Top officials in Israel are charging that national-security leaks coming from the U.S. government are undermining Israel’s military options against Iran. “The problem is the Iranians are certainly paying close attention to these reports,” a senior Israeli official told The Daily Beast. “We are concerned about the leaks and we hope they are not intentional.”
The latest such leak appeared March 28 on Foreign Policy magazine’s website, claiming that Israel had been granted secret access to airbases in Azerbaijan near Iran’s northern border. The piece was sourced to senior U.S. diplomats and military-intelligence officers.
In Washington the article was referred to in a conference call on March 30 between leaders of the American Jewish community and Deputy National Security Adviser Denis McDonough, according to notes of the call provided by a participant in the meeting. The first question McDonough was asked during the meeting was whether the Foreign Policy story was leaked to “undercut Israel.”
McDonough told the Jewish leaders that he personally abhors leaks and that he did not know the sources for the article. He also said he wouldn’t—or couldn’t—confirm the report. “The policy is to press the Iranians, not the Israelis,” McDonough said, according to the notes.
The Foreign Policy piece was written by Mark Perry, a journalist and author who specializes in intelligence and military matters. He has reported a series of exclusives about the U.S.-Israel relationship, including a piece this year that claimed Israeli Mossad officers were posing as CIA officers to recruit Iranian opposition figures for operations in Iran. The Daily Beast was not able to confirm the report.
Perry has provided counsel to the Palestinian side of the Arab-Israeli conflict. Between 1989 and 2004, he served as an unofficial and unpaid adviser to Yassir Arafat. After that he became the codirector of Conflicts Forum, a nongovernmental organization that specializes in bringing journalists and policymakers into contact with groups throughout the Middle East and South Asia that have been designated by the State Department as foreign terrorist organizations, such as Hezbollah. In 2009 he left that group after his codirector Alastair Crooke, a retired British MI6 officer, wrote an op-ed questioning whether the Iranian regime had really killed Neda, the iconic Iranian woman protester whose death was captured on YouTube.
Perry denied his recent article had an Obama-administration connection. “I’m not on the White House speed dial,” Perry told The Daily Beast. “I have no reason to believe that this story was intentionally planted with me. I followed up an initial report and built up the information over a series of months.”
Leaks from both the Israeli and U.S. defense and intelligence communities have been a treasure trove in the last year for national-security reporters. The Daily Beast, for example, in November reported details of Israel’s electronic war capabilities against Iran.
But the latest report comes after last month’s state visit to Washington by Israeli Prime Minister Benjamin Netanyahu.

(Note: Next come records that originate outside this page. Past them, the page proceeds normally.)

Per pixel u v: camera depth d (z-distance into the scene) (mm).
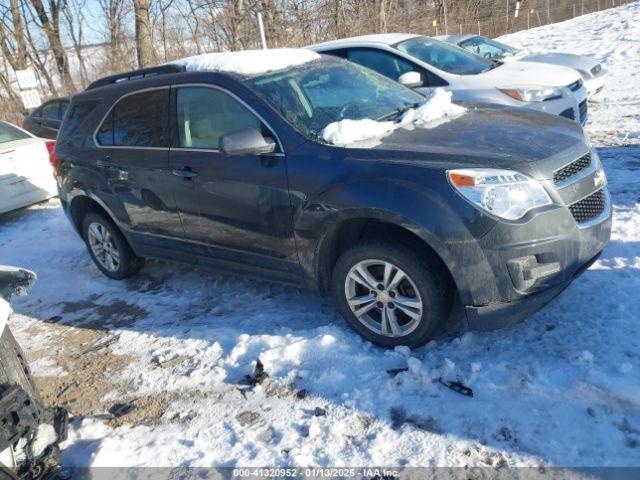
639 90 10422
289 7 16750
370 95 4523
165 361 4023
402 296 3549
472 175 3176
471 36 10977
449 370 3322
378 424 3062
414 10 21766
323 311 4355
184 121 4430
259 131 3832
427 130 3840
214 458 3031
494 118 4086
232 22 16219
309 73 4473
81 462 3174
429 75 7504
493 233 3135
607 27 18391
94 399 3758
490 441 2818
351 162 3537
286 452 2980
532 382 3133
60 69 21516
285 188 3768
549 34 20547
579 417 2850
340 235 3797
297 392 3436
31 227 8195
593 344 3357
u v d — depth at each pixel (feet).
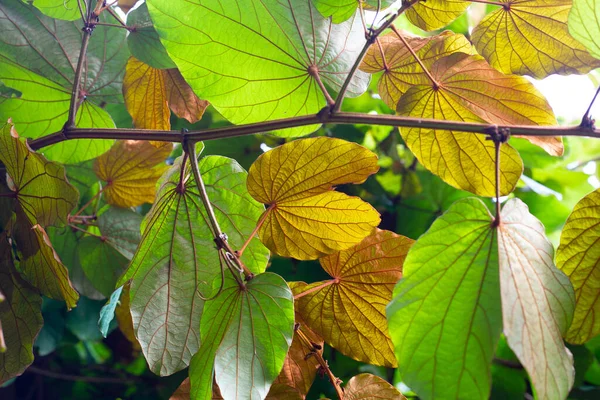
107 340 3.59
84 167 2.94
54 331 3.08
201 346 1.89
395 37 2.23
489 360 1.58
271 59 2.04
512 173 2.07
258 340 1.82
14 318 2.05
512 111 2.06
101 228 2.71
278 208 2.04
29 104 2.48
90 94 2.52
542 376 1.57
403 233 3.36
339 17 2.01
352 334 2.10
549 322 1.66
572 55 2.08
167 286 2.10
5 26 2.39
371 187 3.34
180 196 2.15
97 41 2.51
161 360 2.04
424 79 2.20
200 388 1.84
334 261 2.09
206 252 2.14
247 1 1.95
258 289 1.87
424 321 1.67
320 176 1.96
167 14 1.94
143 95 2.50
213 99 2.07
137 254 2.02
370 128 3.50
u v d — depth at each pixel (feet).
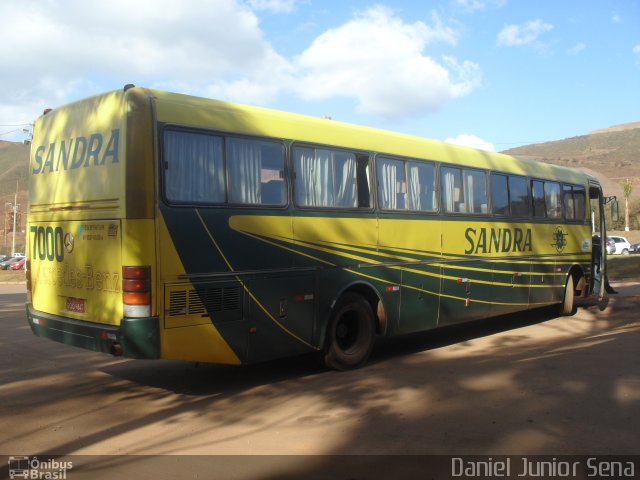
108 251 20.68
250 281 22.62
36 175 24.99
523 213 37.78
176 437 18.15
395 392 22.84
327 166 25.89
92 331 21.03
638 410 19.99
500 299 35.47
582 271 44.27
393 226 28.53
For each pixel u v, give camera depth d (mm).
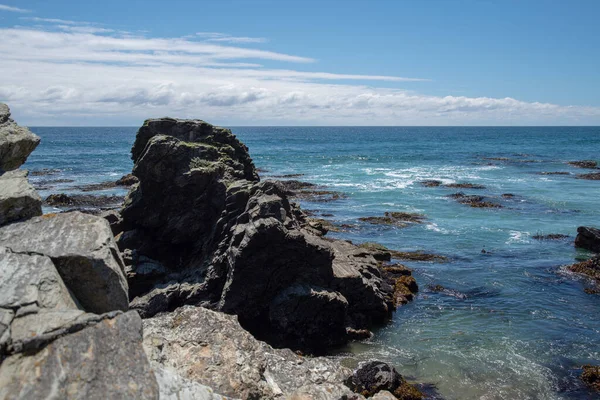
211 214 23766
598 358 17125
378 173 68188
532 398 14680
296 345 18516
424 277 25453
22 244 6871
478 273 26062
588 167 72562
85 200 46281
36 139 10703
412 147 126875
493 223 37375
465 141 159250
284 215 20531
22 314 5625
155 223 23766
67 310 5859
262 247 18781
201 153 24406
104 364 5344
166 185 23469
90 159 88750
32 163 80875
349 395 10305
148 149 23000
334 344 18656
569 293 23266
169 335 9094
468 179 61281
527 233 34406
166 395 5984
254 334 19047
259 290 19016
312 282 19625
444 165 78812
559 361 16922
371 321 20359
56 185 56625
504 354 17422
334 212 41656
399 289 23109
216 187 23500
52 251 6734
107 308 6812
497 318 20562
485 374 16062
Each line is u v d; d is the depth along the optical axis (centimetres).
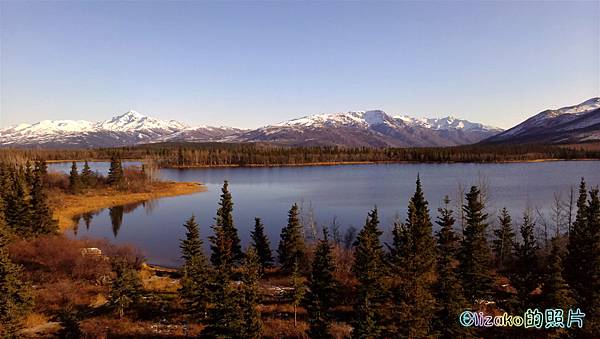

Both U.S. and Israeli officials have characterized those meetings as successful. In their wake, Israel has, for example, started sharing more of its military-planning data with the United States. And President Obama pleased Israel by declaring that it is U.S. policy to prevent Iran from obtaining nuclear weapons, not to contain an Iran that has obtained such weapons.
“The administration has been unequivocal about Israel’s right to defend itself and the United States has done more to bolster Israel’s defense through the foreign military financing of $3 billion a year and done more than any country in the world,” a senior administration official said.
At the same time, it’s no secret that Obama and his top advisers are also seeking to dissuade Israel from launching an airstrike on Iranian nuclear facilities. On Monday, Secretary of State Hillary Clinton reiterated this theme. “It’s our very strong belief, as President Obama conveyed to the Israelis, that it is not in anyone’s interest for them to take unilateral action,” Clinton said. “It is in everyone’s interest for us to seriously pursue at this time the diplomatic path.”